## INFORMATION SHOWN
↓↓↓

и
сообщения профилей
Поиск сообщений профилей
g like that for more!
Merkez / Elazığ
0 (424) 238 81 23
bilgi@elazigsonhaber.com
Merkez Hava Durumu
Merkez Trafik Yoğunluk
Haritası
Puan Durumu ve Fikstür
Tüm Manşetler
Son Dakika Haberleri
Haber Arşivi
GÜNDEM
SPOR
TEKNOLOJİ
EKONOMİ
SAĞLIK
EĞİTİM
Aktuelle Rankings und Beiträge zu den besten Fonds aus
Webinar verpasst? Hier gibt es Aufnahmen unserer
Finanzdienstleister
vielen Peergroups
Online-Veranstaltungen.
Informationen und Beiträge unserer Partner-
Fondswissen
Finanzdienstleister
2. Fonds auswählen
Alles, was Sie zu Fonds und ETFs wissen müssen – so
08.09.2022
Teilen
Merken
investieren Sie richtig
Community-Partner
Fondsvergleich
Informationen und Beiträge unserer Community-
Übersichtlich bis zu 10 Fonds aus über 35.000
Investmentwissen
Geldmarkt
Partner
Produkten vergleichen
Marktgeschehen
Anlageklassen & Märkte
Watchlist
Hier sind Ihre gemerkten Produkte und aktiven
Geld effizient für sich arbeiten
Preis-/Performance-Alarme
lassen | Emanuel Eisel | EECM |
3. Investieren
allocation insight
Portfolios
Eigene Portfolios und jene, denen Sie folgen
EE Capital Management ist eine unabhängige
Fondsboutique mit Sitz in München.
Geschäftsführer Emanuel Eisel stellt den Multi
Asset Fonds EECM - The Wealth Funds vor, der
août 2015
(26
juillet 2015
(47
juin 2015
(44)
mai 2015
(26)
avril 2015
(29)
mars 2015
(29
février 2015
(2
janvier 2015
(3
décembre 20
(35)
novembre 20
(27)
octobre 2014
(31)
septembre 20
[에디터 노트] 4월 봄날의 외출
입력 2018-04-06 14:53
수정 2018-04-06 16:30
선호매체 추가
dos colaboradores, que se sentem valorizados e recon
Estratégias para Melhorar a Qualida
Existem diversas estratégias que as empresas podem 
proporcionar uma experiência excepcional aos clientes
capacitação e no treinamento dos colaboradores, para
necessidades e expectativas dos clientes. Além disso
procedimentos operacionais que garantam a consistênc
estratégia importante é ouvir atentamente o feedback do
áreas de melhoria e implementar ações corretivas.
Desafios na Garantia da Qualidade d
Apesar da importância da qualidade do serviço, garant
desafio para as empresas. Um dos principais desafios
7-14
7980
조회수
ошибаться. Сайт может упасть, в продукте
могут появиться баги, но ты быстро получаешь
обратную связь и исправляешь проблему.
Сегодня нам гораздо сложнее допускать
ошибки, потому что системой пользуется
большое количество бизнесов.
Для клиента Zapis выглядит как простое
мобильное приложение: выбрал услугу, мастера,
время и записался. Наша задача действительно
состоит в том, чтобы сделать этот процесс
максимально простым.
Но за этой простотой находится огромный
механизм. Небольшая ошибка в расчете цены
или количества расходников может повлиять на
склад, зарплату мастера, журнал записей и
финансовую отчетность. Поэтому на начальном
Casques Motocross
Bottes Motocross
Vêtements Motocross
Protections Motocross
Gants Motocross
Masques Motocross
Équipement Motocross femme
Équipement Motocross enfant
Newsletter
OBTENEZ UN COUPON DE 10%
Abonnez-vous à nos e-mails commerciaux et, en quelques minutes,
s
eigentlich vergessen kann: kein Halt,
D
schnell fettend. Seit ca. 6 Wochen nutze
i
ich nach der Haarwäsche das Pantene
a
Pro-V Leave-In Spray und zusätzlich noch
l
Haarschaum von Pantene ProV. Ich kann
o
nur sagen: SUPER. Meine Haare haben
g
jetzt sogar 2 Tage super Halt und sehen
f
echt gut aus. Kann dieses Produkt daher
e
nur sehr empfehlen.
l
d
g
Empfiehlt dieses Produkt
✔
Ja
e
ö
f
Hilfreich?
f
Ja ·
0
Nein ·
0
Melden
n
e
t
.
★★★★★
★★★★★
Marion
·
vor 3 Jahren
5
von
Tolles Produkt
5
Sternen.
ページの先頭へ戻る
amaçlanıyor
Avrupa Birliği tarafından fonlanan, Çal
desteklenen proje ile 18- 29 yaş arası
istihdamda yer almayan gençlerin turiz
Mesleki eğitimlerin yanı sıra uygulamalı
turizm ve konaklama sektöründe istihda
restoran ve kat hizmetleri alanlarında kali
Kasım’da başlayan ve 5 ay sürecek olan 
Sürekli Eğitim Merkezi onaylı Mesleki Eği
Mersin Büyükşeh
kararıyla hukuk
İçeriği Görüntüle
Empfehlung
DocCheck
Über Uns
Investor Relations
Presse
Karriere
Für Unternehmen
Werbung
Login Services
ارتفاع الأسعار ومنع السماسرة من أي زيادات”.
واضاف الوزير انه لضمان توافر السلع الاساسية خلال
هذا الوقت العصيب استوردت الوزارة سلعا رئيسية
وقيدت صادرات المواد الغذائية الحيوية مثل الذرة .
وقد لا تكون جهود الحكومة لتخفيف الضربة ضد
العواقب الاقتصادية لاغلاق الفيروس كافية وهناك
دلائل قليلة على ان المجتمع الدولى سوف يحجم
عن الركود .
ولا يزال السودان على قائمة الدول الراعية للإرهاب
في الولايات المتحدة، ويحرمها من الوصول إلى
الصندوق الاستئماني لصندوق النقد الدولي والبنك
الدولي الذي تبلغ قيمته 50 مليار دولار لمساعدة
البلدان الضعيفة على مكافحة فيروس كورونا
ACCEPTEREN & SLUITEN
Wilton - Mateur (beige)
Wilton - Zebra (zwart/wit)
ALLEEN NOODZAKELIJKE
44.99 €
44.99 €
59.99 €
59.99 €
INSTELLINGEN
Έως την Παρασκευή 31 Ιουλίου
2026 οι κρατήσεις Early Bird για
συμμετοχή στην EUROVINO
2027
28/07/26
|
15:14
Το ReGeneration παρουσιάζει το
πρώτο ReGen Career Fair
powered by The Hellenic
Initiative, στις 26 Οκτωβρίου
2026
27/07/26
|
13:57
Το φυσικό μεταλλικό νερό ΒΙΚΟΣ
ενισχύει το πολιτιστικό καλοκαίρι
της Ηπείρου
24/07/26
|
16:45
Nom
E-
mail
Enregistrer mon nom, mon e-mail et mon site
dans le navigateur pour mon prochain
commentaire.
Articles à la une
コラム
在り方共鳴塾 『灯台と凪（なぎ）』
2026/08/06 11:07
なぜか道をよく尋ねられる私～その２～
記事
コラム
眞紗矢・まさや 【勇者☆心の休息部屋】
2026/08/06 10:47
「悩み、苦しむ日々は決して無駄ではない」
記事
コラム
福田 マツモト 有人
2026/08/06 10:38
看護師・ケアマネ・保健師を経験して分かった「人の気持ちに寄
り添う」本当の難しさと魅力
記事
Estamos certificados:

↑↑↑

## PROBLEM
Write out every entry exactly as given.

## WRITTEN RESPONSE
и
сообщения профилей
Поиск сообщений профилей
g like that for more!
Merkez / Elazığ
0 (424) 238 81 23
bilgi@elazigsonhaber.com
Merkez Hava Durumu
Merkez Trafik Yoğunluk
Haritası
Puan Durumu ve Fikstür
Tüm Manşetler
Son Dakika Haberleri
Haber Arşivi
GÜNDEM
SPOR
TEKNOLOJİ
EKONOMİ
SAĞLIK
EĞİTİM
Aktuelle Rankings und Beiträge zu den besten Fonds aus
Webinar verpasst? Hier gibt es Aufnahmen unserer
Finanzdienstleister
vielen Peergroups
Online-Veranstaltungen.
Informationen und Beiträge unserer Partner-
Fondswissen
Finanzdienstleister
2. Fonds auswählen
Alles, was Sie zu Fonds und ETFs wissen müssen – so
08.09.2022
Teilen
Merken
investieren Sie richtig
Community-Partner
Fondsvergleich
Informationen und Beiträge unserer Community-
Übersichtlich bis zu 10 Fonds aus über 35.000
Investmentwissen
Geldmarkt
Partner
Produkten vergleichen
Marktgeschehen
Anlageklassen & Märkte
Watchlist
Hier sind Ihre gemerkten Produkte und aktiven
Geld effizient für sich arbeiten
Preis-/Performance-Alarme
lassen | Emanuel Eisel | EECM |
3. Investieren
allocation insight
Portfolios
Eigene Portfolios und jene, denen Sie folgen
EE Capital Management ist eine unabhängige
Fondsboutique mit Sitz in München.
Geschäftsführer Emanuel Eisel stellt den Multi
Asset Fonds EECM - The Wealth Funds vor, der
août 2015
(26
juillet 2015
(47
juin 2015
(44)
mai 2015
(26)
avril 2015
(29)
mars 2015
(29
février 2015
(2
janvier 2015
(3
décembre 20
(35)
novembre 20
(27)
octobre 2014
(31)
septembre 20
[에디터 노트] 4월 봄날의 외출
입력 2018-04-06 14:53
수정 2018-04-06 16:30
선호매체 추가
dos colaboradores, que se sentem valorizados e recon
Estratégias para Melhorar a Qualida
Existem diversas estratégias que as empresas podem 
proporcionar uma experiência excepcional aos clientes
capacitação e no treinamento dos colaboradores, para
necessidades e expectativas dos clientes. Além disso
procedimentos operacionais que garantam a consistênc
estratégia importante é ouvir atentamente o feedback do
áreas de melhoria e implementar ações corretivas.
Desafios na Garantia da Qualidade d
Apesar da importância da qualidade do serviço, garant
desafio para as empresas. Um dos principais desafios
7-14
7980
조회수
ошибаться. Сайт может упасть, в продукте
могут появиться баги, но ты быстро получаешь
обратную связь и исправляешь проблему.
Сегодня нам гораздо сложнее допускать
ошибки, потому что системой пользуется
большое количество бизнесов.
Для клиента Zapis выглядит как простое
мобильное приложение: выбрал услугу, мастера,
время и записался. Наша задача действительно
состоит в том, чтобы сделать этот процесс
максимально простым.
Но за этой простотой находится огромный
механизм. Небольшая ошибка в расчете цены
или количества расходников может повлиять на
склад, зарплату мастера, журнал записей и
финансовую отчетность. Поэтому на начальном
Casques Motocross
Bottes Motocross
Vêtements Motocross
Protections Motocross
Gants Motocross
Masques Motocross
Équipement Motocross femme
Équipement Motocross enfant
Newsletter
OBTENEZ UN COUPON DE 10%
Abonnez-vous à nos e-mails commerciaux et, en quelques minutes,
s
eigentlich vergessen kann: kein Halt,
D
schnell fettend. Seit ca. 6 Wochen nutze
i
ich nach der Haarwäsche das Pantene
a
Pro-V Leave-In Spray und zusätzlich noch
l
Haarschaum von Pantene ProV. Ich kann
o
nur sagen: SUPER. Meine Haare haben
g
jetzt sogar 2 Tage super Halt und sehen
f
echt gut aus. Kann dieses Produkt daher
e
nur sehr empfehlen.
l
d
g
Empfiehlt dieses Produkt
✔
Ja
e
ö
f
Hilfreich?
f
Ja ·
0
Nein ·
0
Melden
n
e
t
.
★★★★★
★★★★★
Marion
·
vor 3 Jahren
5
von
Tolles Produkt
5
Sternen.
ページの先頭へ戻る
amaçlanıyor
Avrupa Birliği tarafından fonlanan, Çal
desteklenen proje ile 18- 29 yaş arası
istihdamda yer almayan gençlerin turiz
Mesleki eğitimlerin yanı sıra uygulamalı
turizm ve konaklama sektöründe istihda
restoran ve kat hizmetleri alanlarında kali
Kasım’da başlayan ve 5 ay sürecek olan 
Sürekli Eğitim Merkezi onaylı Mesleki Eği
Mersin Büyükşeh
kararıyla hukuk
İçeriği Görüntüle
Empfehlung
DocCheck
Über Uns
Investor Relations
Presse
Karriere
Für Unternehmen
Werbung
Login Services
ارتفاع الأسعار ومنع السماسرة من أي زيادات”.
واضاف الوزير انه لضمان توافر السلع الاساسية خلال
هذا الوقت العصيب استوردت الوزارة سلعا رئيسية
وقيدت صادرات المواد الغذائية الحيوية مثل الذرة .
وقد لا تكون جهود الحكومة لتخفيف الضربة ضد
العواقب الاقتصادية لاغلاق الفيروس كافية وهناك
دلائل قليلة على ان المجتمع الدولى سوف يحجم
عن الركود .
ولا يزال السودان على قائمة الدول الراعية للإرهاب
في الولايات المتحدة، ويحرمها من الوصول إلى
الصندوق الاستئماني لصندوق النقد الدولي والبنك
الدولي الذي تبلغ قيمته 50 مليار دولار لمساعدة
البلدان الضعيفة على مكافحة فيروس كورونا
ACCEPTEREN & SLUITEN
Wilton - Mateur (beige)
Wilton - Zebra (zwart/wit)
ALLEEN NOODZAKELIJKE
44.99 €
44.99 €
59.99 €
59.99 €
INSTELLINGEN
Έως την Παρασκευή 31 Ιουλίου
2026 οι κρατήσεις Early Bird για
συμμετοχή στην EUROVINO
2027
28/07/26
|
15:14
Το ReGeneration παρουσιάζει το
πρώτο ReGen Career Fair
powered by The Hellenic
Initiative, στις 26 Οκτωβρίου
2026
27/07/26
|
13:57
Το φυσικό μεταλλικό νερό ΒΙΚΟΣ
ενισχύει το πολιτιστικό καλοκαίρι
της Ηπείρου
24/07/26
|
16:45
Nom
E-
mail
Enregistrer mon nom, mon e-mail et mon site
dans le navigateur pour mon prochain
commentaire.
Articles à la une
コラム
在り方共鳴塾 『灯台と凪（なぎ）』
2026/08/06 11:07
なぜか道をよく尋ねられる私～その２～
記事
コラム
眞紗矢・まさや 【勇者☆心の休息部屋】
2026/08/06 10:47
「悩み、苦しむ日々は決して無駄ではない」
記事
コラム
福田 マツモト 有人
2026/08/06 10:38
看護師・ケアマネ・保健師を経験して分かった「人の気持ちに寄
り添う」本当の難しさと魅力
記事
Estamos certificados:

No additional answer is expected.